→ **À FAIRE**
A - Réécrivez le texte sur le progrès en commençant à « A aucun moment, on » et en terminant à « progrès. Je m’explique. ». Remplacez « cohérence » par « logique ».
B - Écrivez la suite du texte sur le progrès, juste après sa dernière phrase.

→ **EXTRAIT DU TEXTE**
┌──

A aucun moment, on ne se demande ce que peut être le progrès et, plus encore, ce que ce que peut signifier profondément « être catholique » : suffit-il de le revendiquer ? Plus profondément encore, on ne s’étonne plus d’une chose qui aujourd’hui ne cesse au contraire de m’étonner : le manque de cohérence dans l’appréciation de ce progrès. Je m’explique.
Une grande partie de nos sociétés « évoluées » ont fait disparaître de leur arsenal répressif la peine de mort : je m’en réjouis, les sociétés en question refusent de s’arroger le droit de tuer froidement et reconnaissent implicitement ou explicitement toute vie humaine comme « sacrée ». Et je regrette infiniment qu’il ait fallu tant de temps à la société française comme à l’Église catholique [1] pour accepter ce fait, et qu’une grande nation largement chrétienne comme les États-Unis le refuse encore, au moins en plusieurs de ses États. Je suis sûr en outre que les forces de progrès dont j’ai parlé sont à l’unisson d’une telle position. Mais alors pourquoi donc ces mêmes forces s’arrogent-elles le droit de tuer lorsqu’il s’agit de l’avortement ou de l’euthanasie ? Ne devraient-elles pas d’autant plus le refuser que les créatures concernées sont plus faibles et ne peuvent leur opposer aucune résistance ?

└──

→ **MATÉRIEL D'ÉTUDE**
┌──

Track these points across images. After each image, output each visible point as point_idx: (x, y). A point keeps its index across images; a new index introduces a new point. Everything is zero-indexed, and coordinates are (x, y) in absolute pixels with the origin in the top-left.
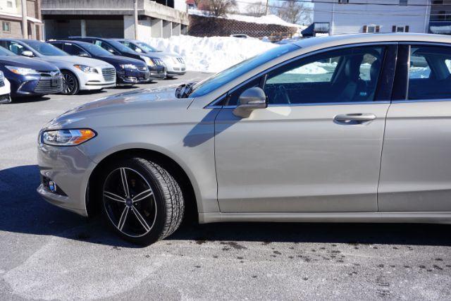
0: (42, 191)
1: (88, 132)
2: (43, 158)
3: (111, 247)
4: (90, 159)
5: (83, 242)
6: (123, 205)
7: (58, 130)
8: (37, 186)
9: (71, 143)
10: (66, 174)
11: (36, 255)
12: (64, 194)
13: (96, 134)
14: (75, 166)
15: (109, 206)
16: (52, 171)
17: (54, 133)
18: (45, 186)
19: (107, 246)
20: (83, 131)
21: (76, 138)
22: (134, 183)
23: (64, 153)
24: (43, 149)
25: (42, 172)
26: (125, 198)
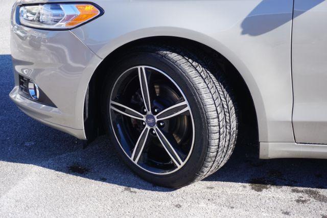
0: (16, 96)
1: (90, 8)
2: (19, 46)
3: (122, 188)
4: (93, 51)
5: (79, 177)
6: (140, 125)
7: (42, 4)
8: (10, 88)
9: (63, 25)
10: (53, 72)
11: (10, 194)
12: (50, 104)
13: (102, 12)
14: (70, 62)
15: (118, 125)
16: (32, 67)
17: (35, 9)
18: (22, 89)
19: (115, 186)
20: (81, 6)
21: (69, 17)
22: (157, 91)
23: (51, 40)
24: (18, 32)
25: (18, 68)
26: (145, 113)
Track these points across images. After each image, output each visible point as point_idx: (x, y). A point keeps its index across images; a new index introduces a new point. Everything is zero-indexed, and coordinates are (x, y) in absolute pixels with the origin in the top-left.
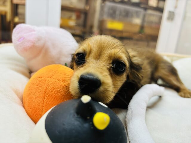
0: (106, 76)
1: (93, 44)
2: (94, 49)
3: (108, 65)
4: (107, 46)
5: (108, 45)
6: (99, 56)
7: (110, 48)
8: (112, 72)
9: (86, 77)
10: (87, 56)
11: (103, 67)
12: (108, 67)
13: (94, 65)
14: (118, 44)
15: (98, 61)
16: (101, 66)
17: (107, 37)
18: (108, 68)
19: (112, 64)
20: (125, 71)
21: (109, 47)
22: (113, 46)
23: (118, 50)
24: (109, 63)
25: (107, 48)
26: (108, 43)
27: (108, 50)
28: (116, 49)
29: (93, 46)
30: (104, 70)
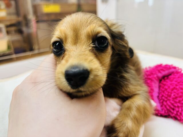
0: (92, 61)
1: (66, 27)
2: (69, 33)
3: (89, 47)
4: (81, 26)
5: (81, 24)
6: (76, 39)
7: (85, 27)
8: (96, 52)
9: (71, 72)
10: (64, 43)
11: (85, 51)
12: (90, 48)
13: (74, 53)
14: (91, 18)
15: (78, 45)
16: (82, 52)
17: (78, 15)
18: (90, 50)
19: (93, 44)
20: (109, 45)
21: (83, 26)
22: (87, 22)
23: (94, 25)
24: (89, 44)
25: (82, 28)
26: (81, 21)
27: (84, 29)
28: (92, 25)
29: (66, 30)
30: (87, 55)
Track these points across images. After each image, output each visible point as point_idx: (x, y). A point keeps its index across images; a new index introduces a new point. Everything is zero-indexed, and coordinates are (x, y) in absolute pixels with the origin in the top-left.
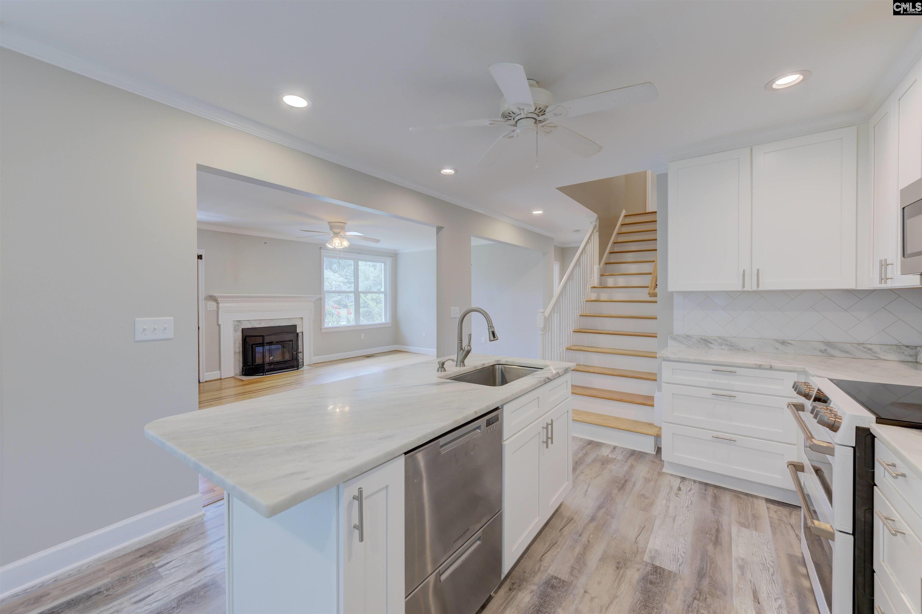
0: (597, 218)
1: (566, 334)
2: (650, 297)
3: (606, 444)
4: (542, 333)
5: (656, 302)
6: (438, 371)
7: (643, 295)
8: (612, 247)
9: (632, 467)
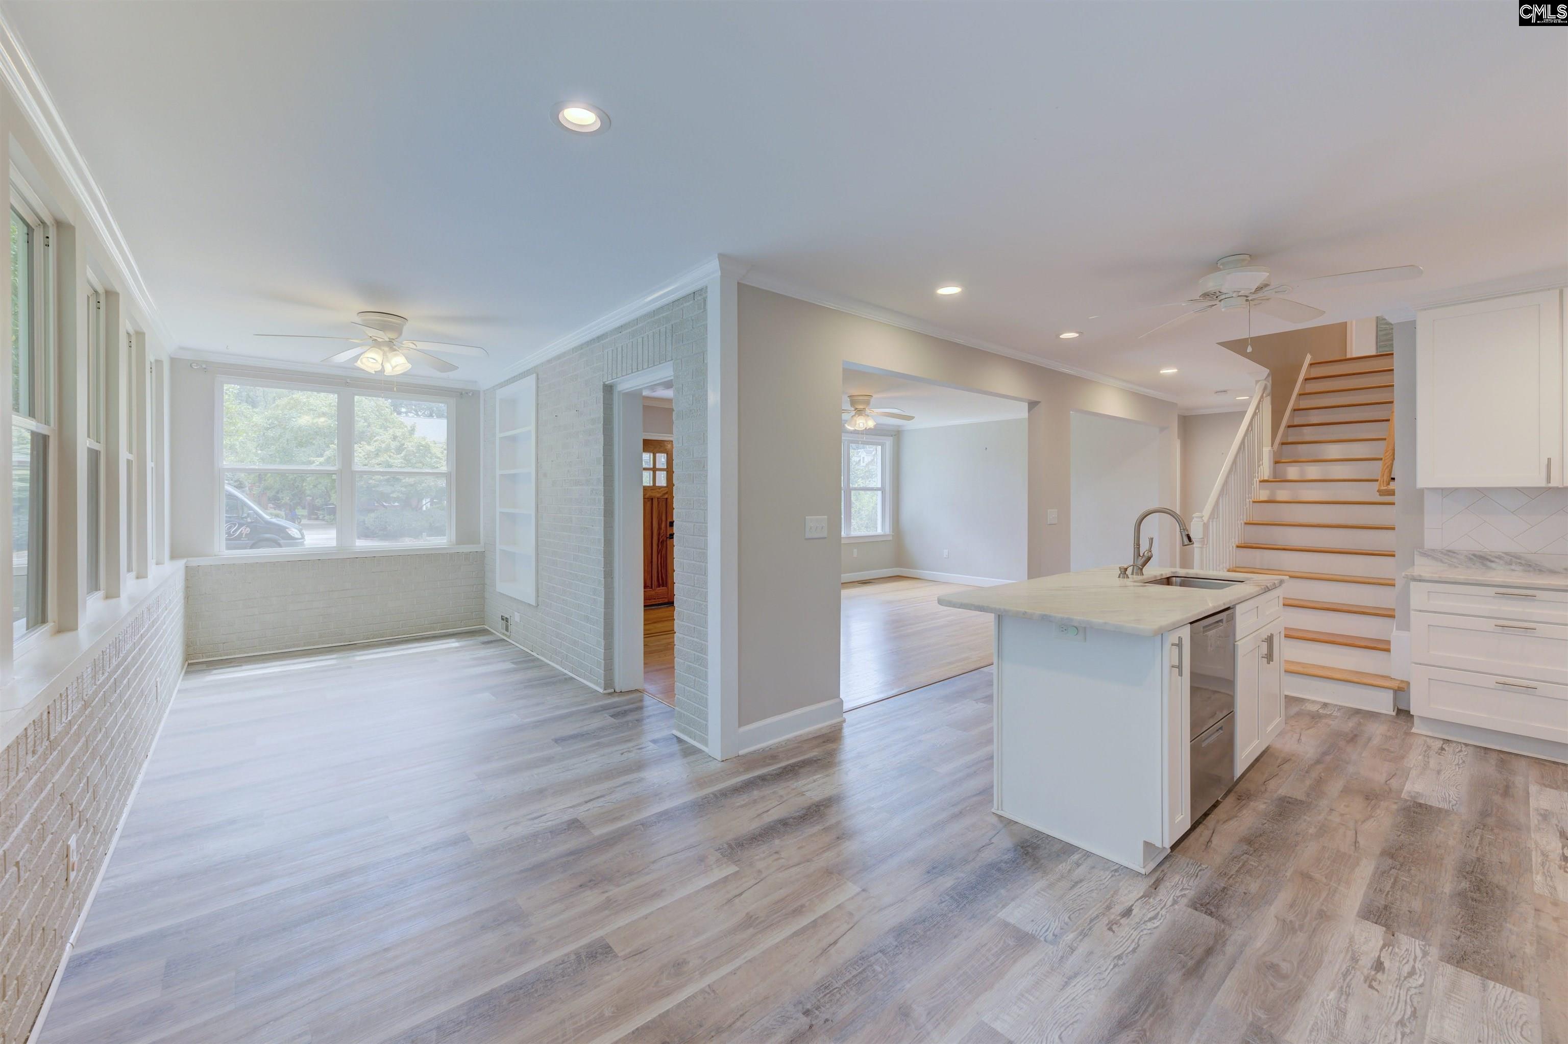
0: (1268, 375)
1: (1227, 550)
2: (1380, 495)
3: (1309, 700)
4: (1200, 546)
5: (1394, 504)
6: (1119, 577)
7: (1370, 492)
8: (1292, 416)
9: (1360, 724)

└──

→ **RÉPONSES PAR CONSIGNE**
A -
A aucun moment, on ne se demande ce que peut être le progrès et, plus encore, ce que ce que peut signifier profondément « être catholique » : suffit-il de le revendiquer ? Plus profondément encore, on ne s’étonne plus d’une chose qui aujourd’hui ne cesse au contraire de m’étonner : le manque de logique dans l’appréciation de ce progrès. Je m’explique.

B -
A l’inverse, lorsque les autorités de l’Église catholique, et les catholiques plus généralement avec elles, du moins ceux qui ne se payent pas de mots, s’opposent à la peine de mort comme à l’avortement ou à l’euthanasie, elles ne se mettent pas seulement du côté des plus faibles, ce qui est déjà beaucoup, elles ont aussi le mérite et la justesse de la cohérence : on ne peut prétendre protéger et défendre la vie si l’on choisit les vies que l’on veut sauver et celles que l’on peut faire disparaître.
Le combat pour la vie ne peut être que le combat d’une vie pour toute vie [2]. Ce qui n’interdit en rien, mais au contraire exige la bienveillance, la compassion et l’assistance dans les situations douloureuses, voire extrêmes.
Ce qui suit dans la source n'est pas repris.